_Exercise objective_
The listing below has to be output exactly as given, less its pictures.

_Dataset excerpt_
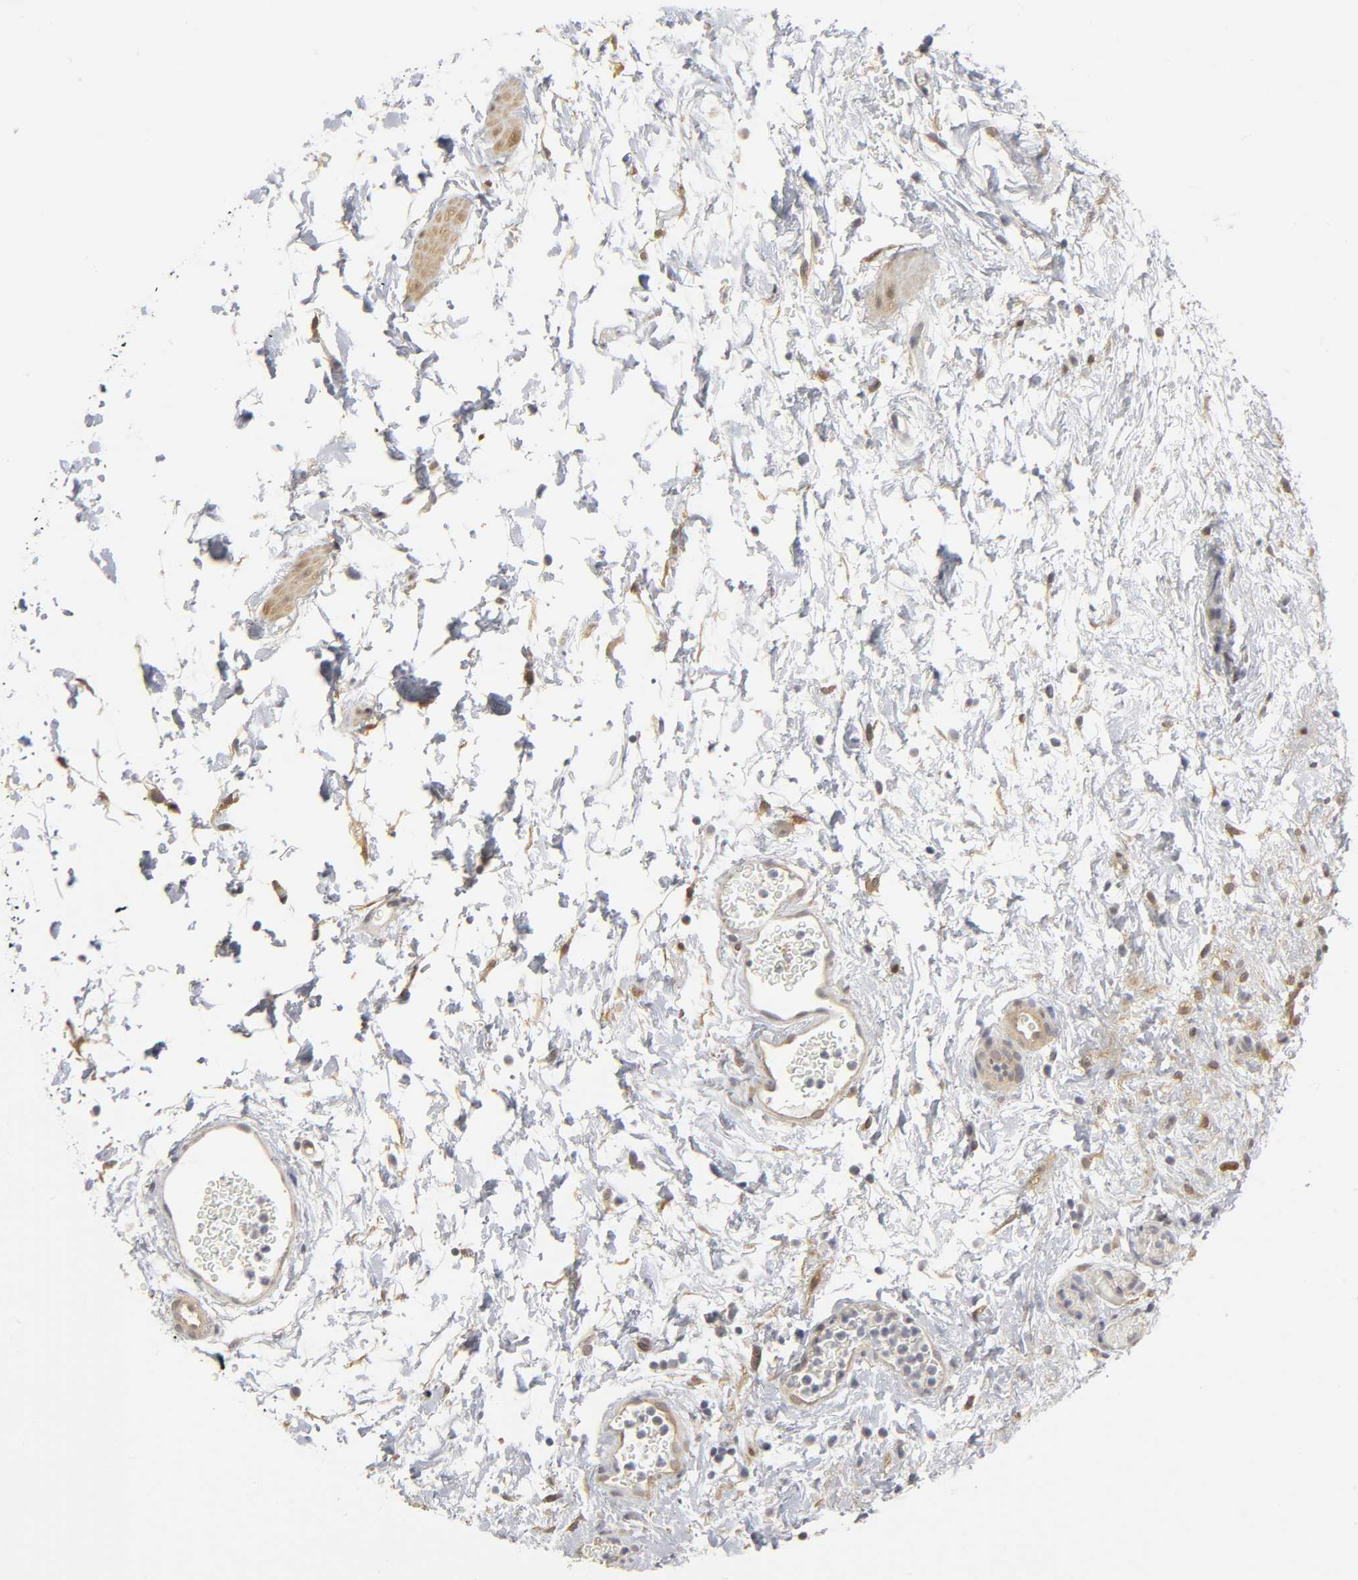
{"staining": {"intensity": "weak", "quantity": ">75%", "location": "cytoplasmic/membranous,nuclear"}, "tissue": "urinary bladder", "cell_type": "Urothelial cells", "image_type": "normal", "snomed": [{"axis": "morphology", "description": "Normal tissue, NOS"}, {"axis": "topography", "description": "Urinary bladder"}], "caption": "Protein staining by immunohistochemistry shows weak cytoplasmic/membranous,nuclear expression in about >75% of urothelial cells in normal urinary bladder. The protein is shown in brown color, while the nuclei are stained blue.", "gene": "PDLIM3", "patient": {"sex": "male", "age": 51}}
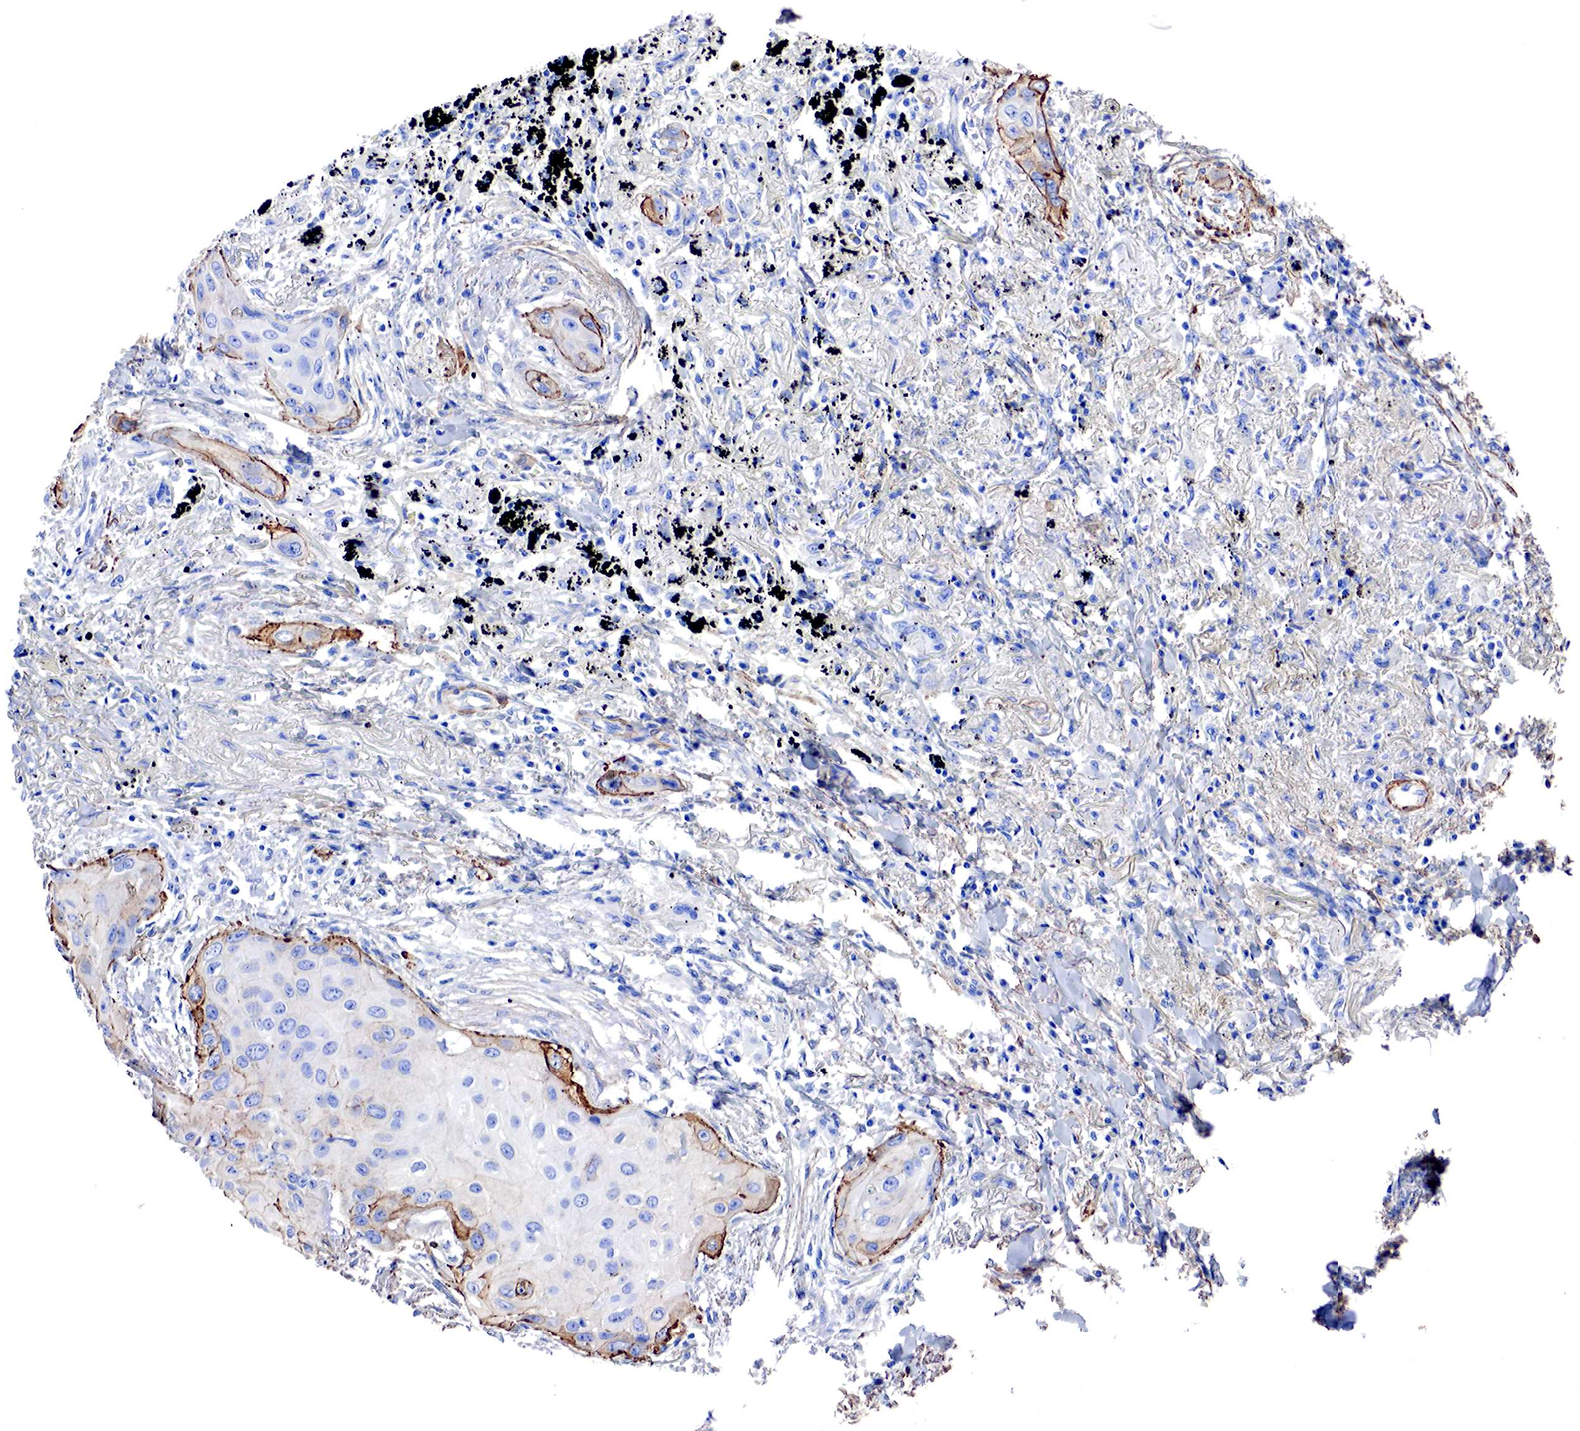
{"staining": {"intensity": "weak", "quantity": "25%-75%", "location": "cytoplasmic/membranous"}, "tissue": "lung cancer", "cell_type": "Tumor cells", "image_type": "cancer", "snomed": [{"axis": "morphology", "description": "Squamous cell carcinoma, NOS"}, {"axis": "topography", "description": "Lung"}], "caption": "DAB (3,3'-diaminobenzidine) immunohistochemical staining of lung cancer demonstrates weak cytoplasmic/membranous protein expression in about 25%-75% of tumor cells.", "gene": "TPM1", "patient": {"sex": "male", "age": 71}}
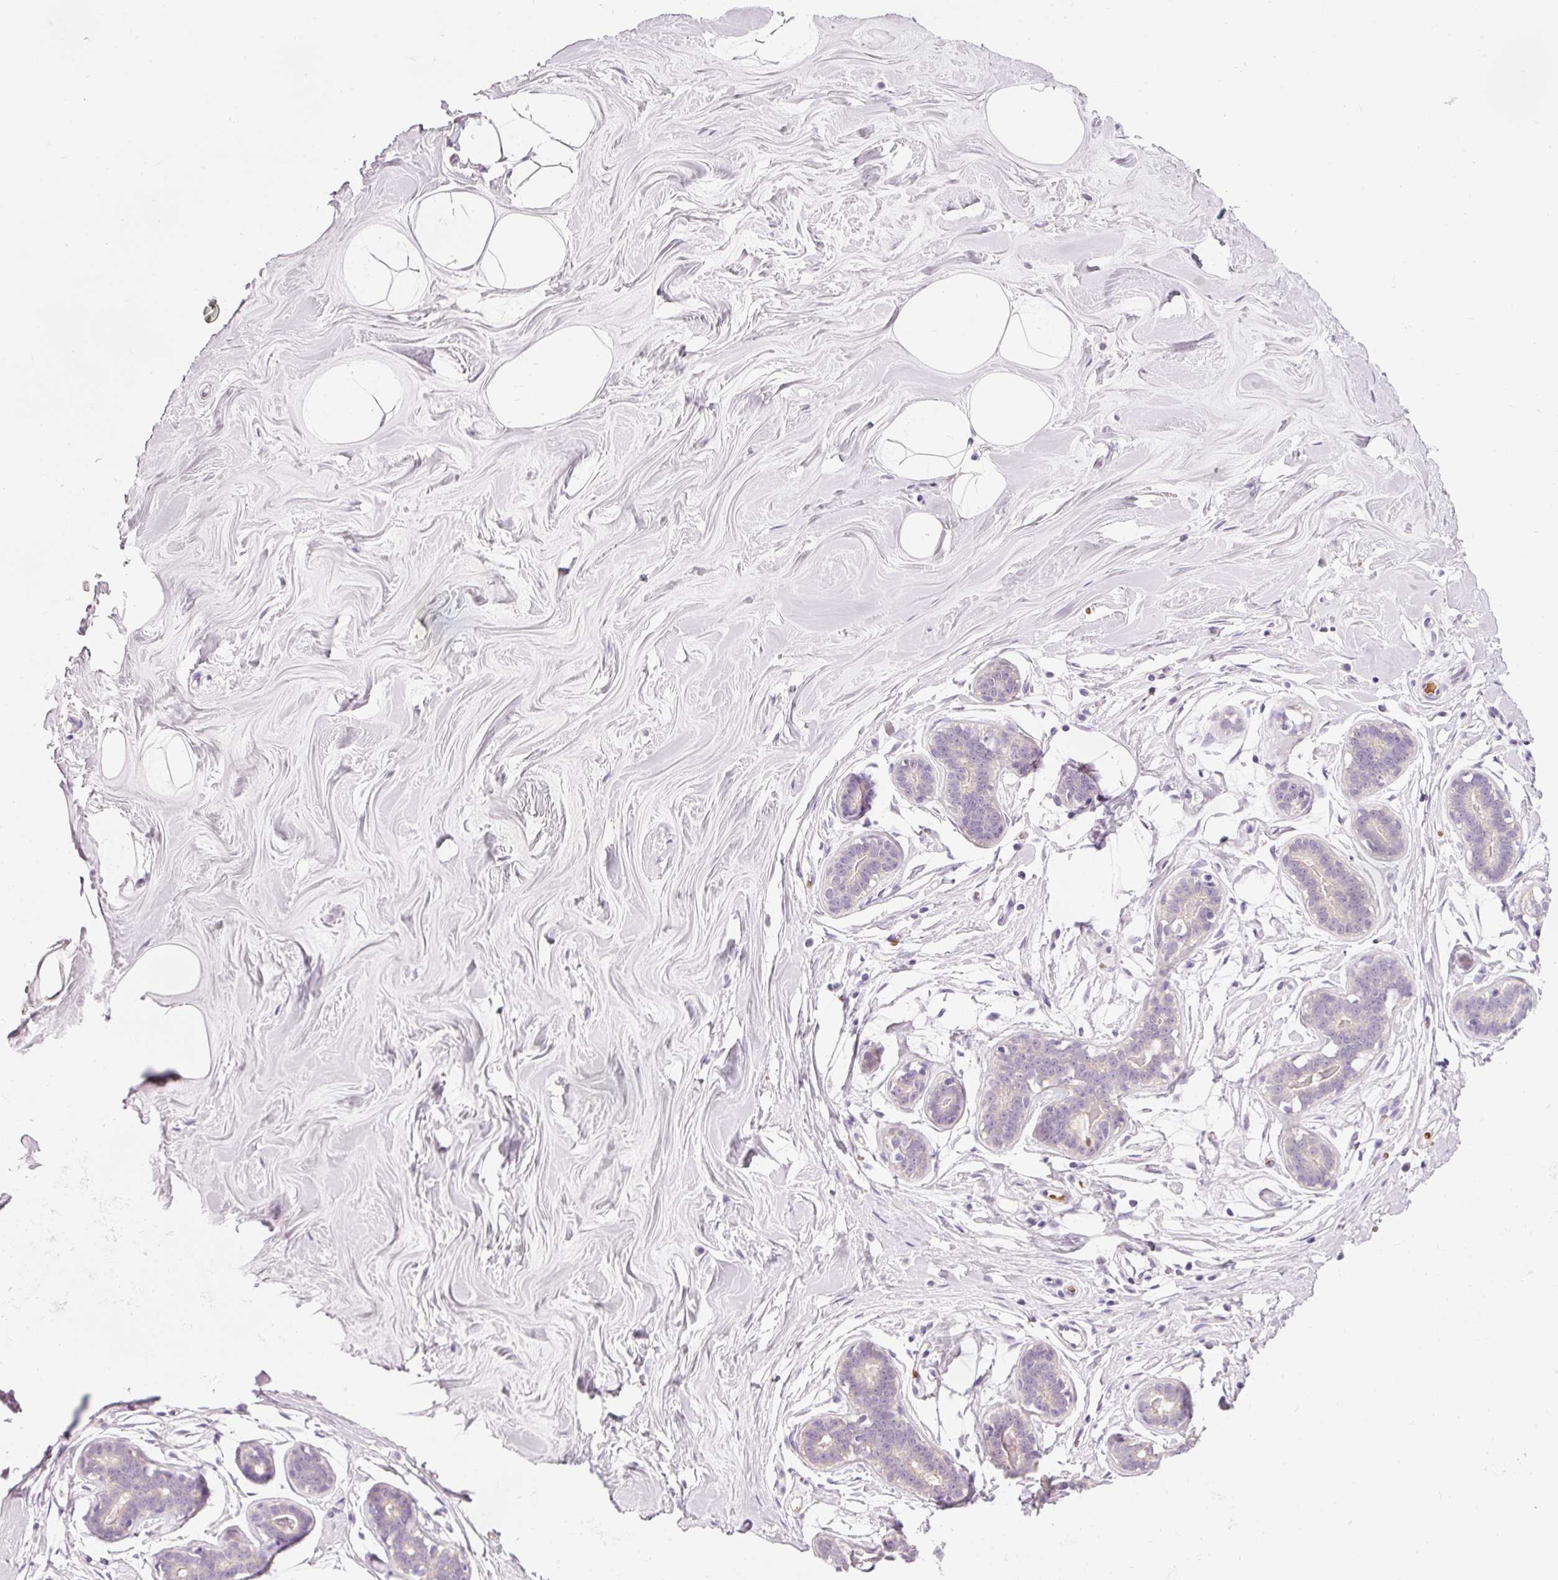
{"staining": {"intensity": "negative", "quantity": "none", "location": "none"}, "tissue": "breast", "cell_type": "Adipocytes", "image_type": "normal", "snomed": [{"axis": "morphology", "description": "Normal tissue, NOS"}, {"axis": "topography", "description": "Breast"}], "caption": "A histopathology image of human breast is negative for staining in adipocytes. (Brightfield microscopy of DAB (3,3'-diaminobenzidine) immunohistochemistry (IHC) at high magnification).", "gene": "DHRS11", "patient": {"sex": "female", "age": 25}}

_Solution to the exercise_
{"staining": {"intensity": "weak", "quantity": ">75%", "location": "cytoplasmic/membranous,nuclear"}, "tissue": "urinary bladder", "cell_type": "Urothelial cells", "image_type": "normal", "snomed": [{"axis": "morphology", "description": "Normal tissue, NOS"}, {"axis": "topography", "description": "Urinary bladder"}], "caption": "Protein staining by immunohistochemistry shows weak cytoplasmic/membranous,nuclear expression in about >75% of urothelial cells in normal urinary bladder. The protein is shown in brown color, while the nuclei are stained blue.", "gene": "PDLIM3", "patient": {"sex": "male", "age": 51}}
{"staining": {"intensity": "weak", "quantity": "25%-75%", "location": "cytoplasmic/membranous"}, "tissue": "lung cancer", "cell_type": "Tumor cells", "image_type": "cancer", "snomed": [{"axis": "morphology", "description": "Squamous cell carcinoma, NOS"}, {"axis": "topography", "description": "Lung"}], "caption": "DAB (3,3'-diaminobenzidine) immunohistochemical staining of lung cancer demonstrates weak cytoplasmic/membranous protein expression in about 25%-75% of tumor cells.", "gene": "TPM1", "patient": {"sex": "male", "age": 71}}
{"staining": {"intensity": "negative", "quantity": "none", "location": "none"}, "tissue": "breast", "cell_type": "Adipocytes", "image_type": "normal", "snomed": [{"axis": "morphology", "description": "Normal tissue, NOS"}, {"axis": "topography", "description": "Breast"}], "caption": "A histopathology image of human breast is negative for staining in adipocytes. (Brightfield microscopy of DAB (3,3'-diaminobenzidine) immunohistochemistry (IHC) at high magnification).", "gene": "DHRS11", "patient": {"sex": "female", "age": 25}}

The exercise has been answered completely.